[[ Data to process, beginning ]]

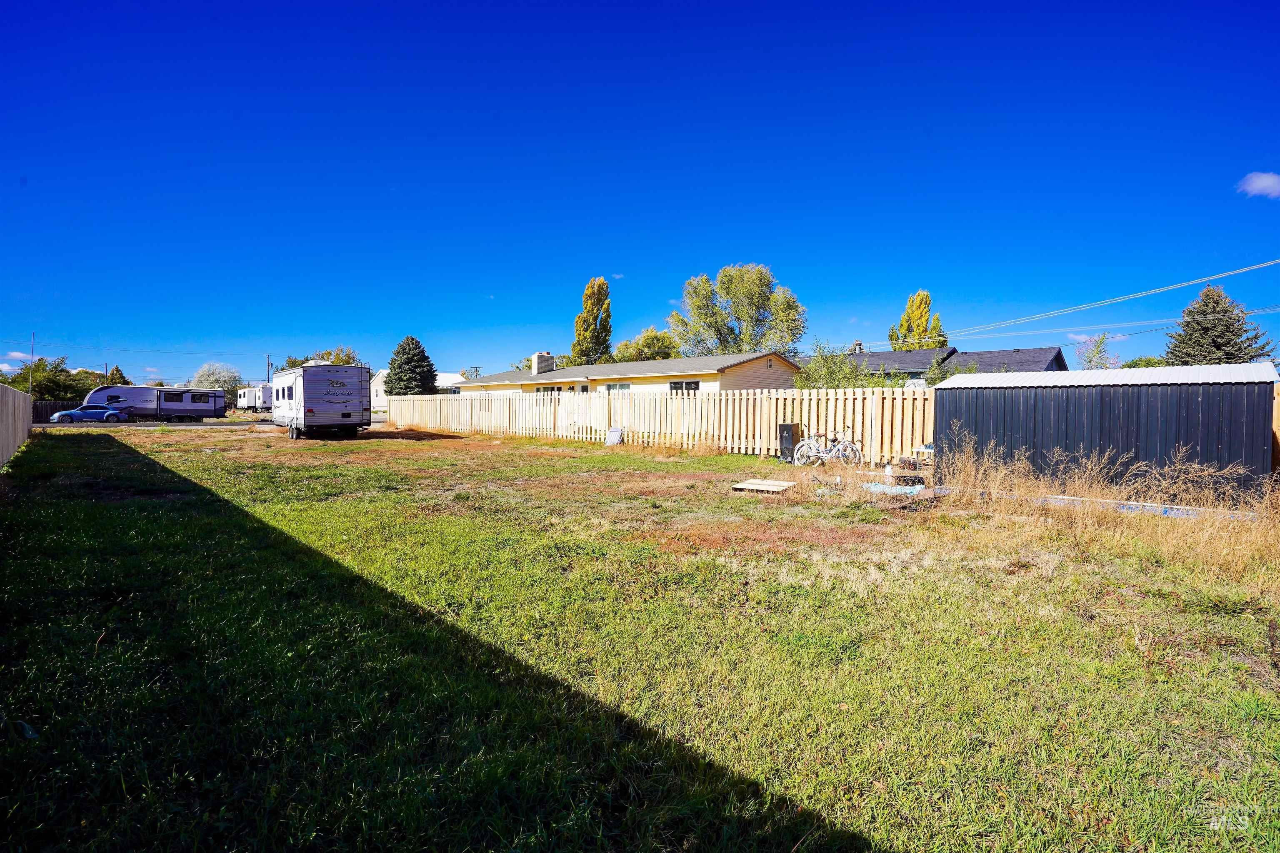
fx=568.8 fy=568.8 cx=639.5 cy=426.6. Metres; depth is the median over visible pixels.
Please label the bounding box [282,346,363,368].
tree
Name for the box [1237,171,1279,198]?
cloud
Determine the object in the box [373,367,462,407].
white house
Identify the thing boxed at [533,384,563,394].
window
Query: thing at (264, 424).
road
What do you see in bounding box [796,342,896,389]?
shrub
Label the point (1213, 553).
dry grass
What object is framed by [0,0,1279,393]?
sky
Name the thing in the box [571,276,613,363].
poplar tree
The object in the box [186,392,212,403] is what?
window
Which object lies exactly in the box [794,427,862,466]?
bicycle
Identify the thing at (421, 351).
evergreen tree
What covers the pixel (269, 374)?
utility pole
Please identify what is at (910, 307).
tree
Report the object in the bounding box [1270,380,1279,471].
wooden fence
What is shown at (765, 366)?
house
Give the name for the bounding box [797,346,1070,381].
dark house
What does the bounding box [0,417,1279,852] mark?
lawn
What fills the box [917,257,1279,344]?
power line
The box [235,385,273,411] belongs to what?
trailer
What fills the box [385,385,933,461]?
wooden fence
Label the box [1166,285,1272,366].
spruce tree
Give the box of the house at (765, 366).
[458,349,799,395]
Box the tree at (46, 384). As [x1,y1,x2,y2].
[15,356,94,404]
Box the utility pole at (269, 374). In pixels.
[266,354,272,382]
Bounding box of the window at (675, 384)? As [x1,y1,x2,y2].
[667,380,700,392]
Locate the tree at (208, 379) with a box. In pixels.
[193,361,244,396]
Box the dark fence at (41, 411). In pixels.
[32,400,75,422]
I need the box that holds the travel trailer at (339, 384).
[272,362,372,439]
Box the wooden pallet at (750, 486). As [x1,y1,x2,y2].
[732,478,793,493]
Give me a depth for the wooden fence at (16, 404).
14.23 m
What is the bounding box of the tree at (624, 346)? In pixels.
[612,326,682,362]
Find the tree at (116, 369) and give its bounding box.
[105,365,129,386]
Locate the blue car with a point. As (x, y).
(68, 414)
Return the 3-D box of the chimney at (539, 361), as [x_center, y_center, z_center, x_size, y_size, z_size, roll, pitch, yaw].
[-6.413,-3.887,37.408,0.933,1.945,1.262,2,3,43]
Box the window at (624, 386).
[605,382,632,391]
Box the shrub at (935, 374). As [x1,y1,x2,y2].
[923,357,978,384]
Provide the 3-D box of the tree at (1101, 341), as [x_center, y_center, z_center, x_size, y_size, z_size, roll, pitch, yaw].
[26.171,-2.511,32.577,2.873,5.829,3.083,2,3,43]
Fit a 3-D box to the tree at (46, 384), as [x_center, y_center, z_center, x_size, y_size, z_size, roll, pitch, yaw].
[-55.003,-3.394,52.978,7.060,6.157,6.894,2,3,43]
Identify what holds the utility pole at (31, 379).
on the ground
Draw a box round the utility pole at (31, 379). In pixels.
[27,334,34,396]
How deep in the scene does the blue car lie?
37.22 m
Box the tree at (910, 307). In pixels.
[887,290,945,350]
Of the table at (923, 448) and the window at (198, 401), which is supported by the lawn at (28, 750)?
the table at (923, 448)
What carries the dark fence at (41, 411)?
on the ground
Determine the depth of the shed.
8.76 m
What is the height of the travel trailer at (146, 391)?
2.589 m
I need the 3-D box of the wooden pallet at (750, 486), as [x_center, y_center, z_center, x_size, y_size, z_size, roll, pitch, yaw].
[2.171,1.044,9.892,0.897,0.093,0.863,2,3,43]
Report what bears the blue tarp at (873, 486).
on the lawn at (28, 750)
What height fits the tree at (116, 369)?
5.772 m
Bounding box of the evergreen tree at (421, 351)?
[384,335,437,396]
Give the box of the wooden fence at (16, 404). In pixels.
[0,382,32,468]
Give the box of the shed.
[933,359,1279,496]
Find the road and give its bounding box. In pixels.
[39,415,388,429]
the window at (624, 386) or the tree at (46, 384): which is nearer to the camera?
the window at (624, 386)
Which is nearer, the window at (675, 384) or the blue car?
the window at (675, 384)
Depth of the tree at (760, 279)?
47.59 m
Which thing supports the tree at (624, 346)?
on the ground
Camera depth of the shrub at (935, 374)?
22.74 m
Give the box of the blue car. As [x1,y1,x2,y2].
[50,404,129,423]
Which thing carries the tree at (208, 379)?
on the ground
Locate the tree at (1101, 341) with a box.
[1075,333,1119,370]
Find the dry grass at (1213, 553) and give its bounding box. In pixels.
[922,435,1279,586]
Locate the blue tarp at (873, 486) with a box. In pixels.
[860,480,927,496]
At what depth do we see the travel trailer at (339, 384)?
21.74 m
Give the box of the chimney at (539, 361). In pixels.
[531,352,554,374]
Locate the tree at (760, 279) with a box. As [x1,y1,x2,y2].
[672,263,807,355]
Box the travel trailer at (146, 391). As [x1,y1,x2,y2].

[[ Data to process, end ]]

*Directions*. Return the preceding entries exactly, each word as given, but leave out any picture.

*Written response*.
fx=568.8 fy=568.8 cx=639.5 cy=426.6. Metres; depth is the median over visible pixels.
Please label the bounding box [282,346,363,368].
tree
Name for the box [1237,171,1279,198]?
cloud
Determine the object in the box [373,367,462,407].
white house
Identify the thing boxed at [533,384,563,394].
window
Query: thing at (264, 424).
road
What do you see in bounding box [796,342,896,389]?
shrub
Label the point (1213, 553).
dry grass
What object is framed by [0,0,1279,393]?
sky
Name the thing in the box [571,276,613,363].
poplar tree
The object in the box [186,392,212,403] is what?
window
Which object lies exactly in the box [794,427,862,466]?
bicycle
Identify the thing at (421, 351).
evergreen tree
What covers the pixel (269, 374)?
utility pole
Please identify what is at (910, 307).
tree
Report the object in the bounding box [1270,380,1279,471].
wooden fence
What is shown at (765, 366)?
house
Give the name for the bounding box [797,346,1070,381].
dark house
What does the bounding box [0,417,1279,852] mark?
lawn
What fills the box [917,257,1279,344]?
power line
The box [235,385,273,411] belongs to what?
trailer
What fills the box [385,385,933,461]?
wooden fence
Label the box [1166,285,1272,366].
spruce tree
Give the box of the house at (765, 366).
[458,349,799,395]
Box the tree at (46, 384). As [x1,y1,x2,y2].
[15,356,94,404]
Box the utility pole at (269, 374). In pixels.
[266,354,272,382]
Bounding box of the window at (675, 384)? As [x1,y1,x2,y2].
[667,380,700,392]
Locate the tree at (208, 379) with a box. In pixels.
[193,361,244,396]
Box the dark fence at (41, 411). In pixels.
[32,400,75,422]
I need the box that holds the travel trailer at (339, 384).
[272,362,372,439]
Box the wooden pallet at (750, 486). As [x1,y1,x2,y2].
[732,478,793,493]
Give me a depth for the wooden fence at (16, 404).
14.23 m
What is the bounding box of the tree at (624, 346)? In pixels.
[612,326,682,362]
Find the tree at (116, 369) and give its bounding box.
[105,365,129,386]
Locate the blue car with a point. As (x, y).
(68, 414)
Return the 3-D box of the chimney at (539, 361), as [x_center, y_center, z_center, x_size, y_size, z_size, roll, pitch, yaw].
[-6.413,-3.887,37.408,0.933,1.945,1.262,2,3,43]
Box the window at (624, 386).
[605,382,632,391]
Box the shrub at (935, 374). As [x1,y1,x2,y2].
[923,357,978,384]
Provide the 3-D box of the tree at (1101, 341), as [x_center, y_center, z_center, x_size, y_size, z_size, roll, pitch, yaw].
[26.171,-2.511,32.577,2.873,5.829,3.083,2,3,43]
Fit a 3-D box to the tree at (46, 384), as [x_center, y_center, z_center, x_size, y_size, z_size, roll, pitch, yaw].
[-55.003,-3.394,52.978,7.060,6.157,6.894,2,3,43]
Identify what holds the utility pole at (31, 379).
on the ground
Draw a box round the utility pole at (31, 379). In pixels.
[27,334,34,396]
How deep in the scene does the blue car lie?
37.22 m
Box the tree at (910, 307). In pixels.
[887,290,945,350]
Of the table at (923, 448) and the window at (198, 401), which is supported by the lawn at (28, 750)?
the table at (923, 448)
What carries the dark fence at (41, 411)?
on the ground
Determine the depth of the shed.
8.76 m
What is the height of the travel trailer at (146, 391)?
2.589 m
I need the 3-D box of the wooden pallet at (750, 486), as [x_center, y_center, z_center, x_size, y_size, z_size, roll, pitch, yaw].
[2.171,1.044,9.892,0.897,0.093,0.863,2,3,43]
Report what bears the blue tarp at (873, 486).
on the lawn at (28, 750)
What height fits the tree at (116, 369)?
5.772 m
Bounding box of the evergreen tree at (421, 351)?
[384,335,437,396]
Give the box of the wooden fence at (16, 404). In pixels.
[0,382,32,468]
Give the box of the shed.
[933,359,1279,496]
Find the road and give its bounding box. In pixels.
[39,415,388,429]
the window at (624, 386) or the tree at (46, 384): which is nearer to the camera?
the window at (624, 386)
Which is nearer, the window at (675, 384) or the blue car?
the window at (675, 384)
Depth of the tree at (760, 279)?
47.59 m
Which thing supports the tree at (624, 346)?
on the ground
Camera depth of the shrub at (935, 374)?
22.74 m
Give the box of the blue car. As [x1,y1,x2,y2].
[50,404,129,423]
Which thing carries the tree at (208, 379)?
on the ground
Locate the tree at (1101, 341) with a box.
[1075,333,1119,370]
Find the dry grass at (1213, 553) and give its bounding box. In pixels.
[922,435,1279,586]
Locate the blue tarp at (873, 486) with a box. In pixels.
[860,480,927,496]
At what depth do we see the travel trailer at (339, 384)?
21.74 m
Give the box of the chimney at (539, 361). In pixels.
[531,352,554,374]
Locate the tree at (760, 279) with a box. As [x1,y1,x2,y2].
[672,263,807,355]
Box the travel trailer at (146, 391). As [x1,y1,x2,y2].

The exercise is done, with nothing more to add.